### TASKS FOR THIS EXERCISE
1 – Translate the sentence "The training set combines handwritten math datasets with synthetically rendered Typst documents." from the training data description into Spanish.
2 – List every split name that appears in the training data description's tables.
3 – Copy the passage of the training data description starting with "The training set" and going on through "default, sampled uniformly.".

-------- EXTRACTED TEXT

The training set combines handwritten math datasets with synthetically rendered Typst documents. Handwriting-font splits (hw_*) cover both single-equation and structured document content rendered in 6 diverse fonts plus the Typst default, sampled uniformly.

Splits#

Handwritten -- real / semi-real#

Split	Samples	Notes
`mathwriting_train`	~143,096	Google MathWriting: digitized pen strokes rendered to images. Closest data to real-world photos of handwriting.
`mathwriting_symbols`	~6,091	Isolated symbol images from MathWriting.
`crohme_real_train`	~9	Real CROHME competition handwriting samples. Tiny but genuine.

Handwritten -- synthetic#

Fully synthetic images generated from expression grammars or stroke models.

Split	Samples (raw)	Cap	Notes
`mathwriting_synthetic`	~85,879	20,000	Synthetic stroke-rendered images from MathWriting grammar.
`crohme_gen_2019`	~51,855	15,000	Generated CROHME-style images, 2019 grammar.
`crohme_gen_2023`	~3,072	none	Generated CROHME-style images, 2023 grammar.
`crohme_gen_syntactic`	~69,397	15,000	Syntactically diverse generated CROHME expressions.

----------------
-------- DATASET CONTENT

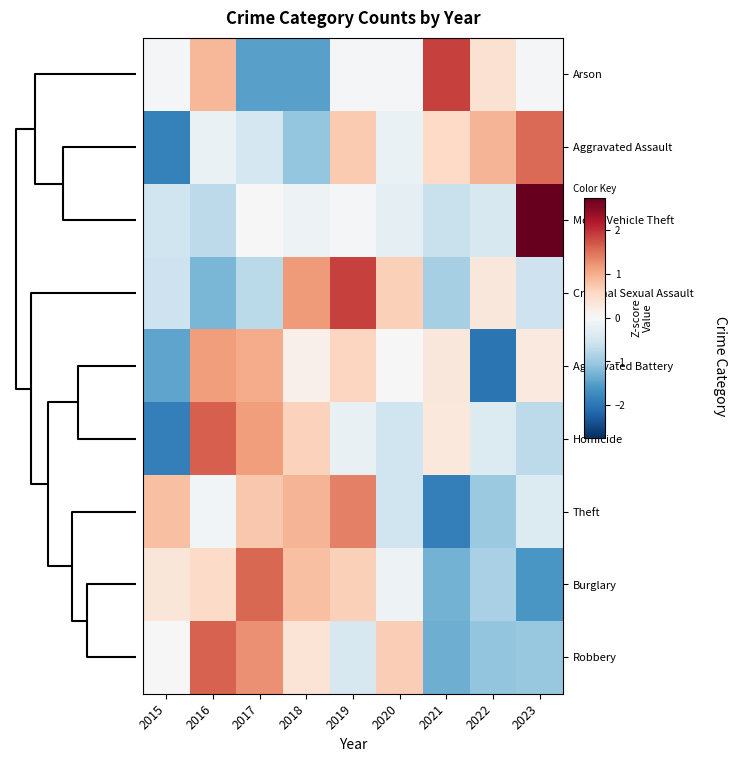

Count the number of data series in this chart.

9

----------------

### PROBLEM SOLUTIONS
1 – El conjunto de entrenamiento combina conjuntos de datos de matemáticas manuscritas con documentos de Typst renderizados sintéticamente.

2 –
- mathwriting_train
- mathwriting_symbols
- crohme_real_train
- mathwriting_synthetic
- crohme_gen_2019
- crohme_gen_2023
- crohme_gen_syntactic

3 –
The training set combines handwritten math datasets with synthetically rendered Typst documents. Handwriting-font splits (hw_*) cover both single-equation and structured document content rendered in 6 diverse fonts plus the Typst default, sampled uniformly.